As a privately held stock corporation, Red Clay Renovations is exempt from many provisions of the Sarbanes-Oxley Act of 2002. But, in certain circumstances, i.e. a government investigation or bankruptcy filing, there are substantial criminal penalties for failure to protect business records from destruction or spoliation
Policy System:
The company’s Chief of Staff is responsible for the overall organization and management of the company’s collection of formal policies and procedures (“policy system”). The company’s policies provide guidance to employees and officers of the company (CEO, CFO, and the members of the Board of Directors)with respect to their responsibilities to the company. Policies may be both prescriptive (what “must” be done) and proscriptive (what “must not” be done).Responsibility for writing and maintaining individual policies is assigned to a designated manager or executive within the company.
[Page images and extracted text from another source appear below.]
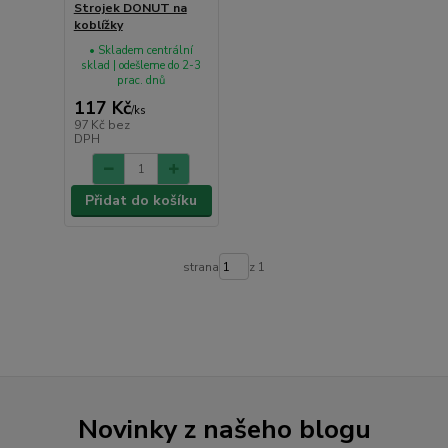
Strojek DONUT na
koblížky
• Skladem centrální
sklad | odešleme do 2-3
prac. dnů
117 Kč
/
ks
97 Kč
bez
DPH
Přidat do košíku
strana
z 1
Novinky z našeho blogu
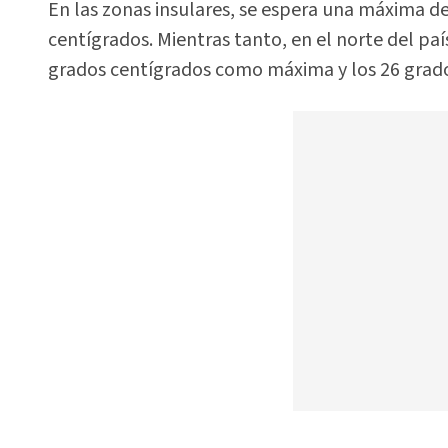
En las zonas insulares, se espera una máxima d
centígrados. Mientras tanto, en el norte del pa
grados centígrados como máxima y los 26 grad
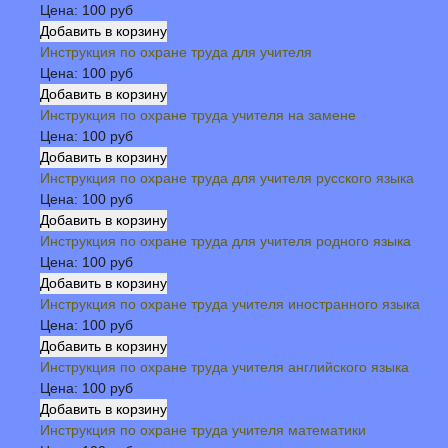
Цена:
100 руб
Инструкция по охране труда для учителя
Цена:
100 руб
Инструкция по охране труда учителя на замене
Цена:
100 руб
Инструкция по охране труда для учителя русского языка
Цена:
100 руб
Инструкция по охране труда для учителя родного языка
Цена:
100 руб
Инструкция по охране труда учителя иностранного языка
Цена:
100 руб
Инструкция по охране труда учителя английского языка
Цена:
100 руб
Инструкция по охране труда учителя математики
Each policy identifies the responsible individual by title, e.g. Director of Human Resource.
The major policy groupings are:•Human Resources •Financial Management •Information Technology •Employee Handbook •Manager Desk book Selected policies are published as an Employee Handbook and a Manager’s Desk book to communicate them to individual employees and managers and to ensure that these individuals are aware of the content of key policies which affect how they perform their duties.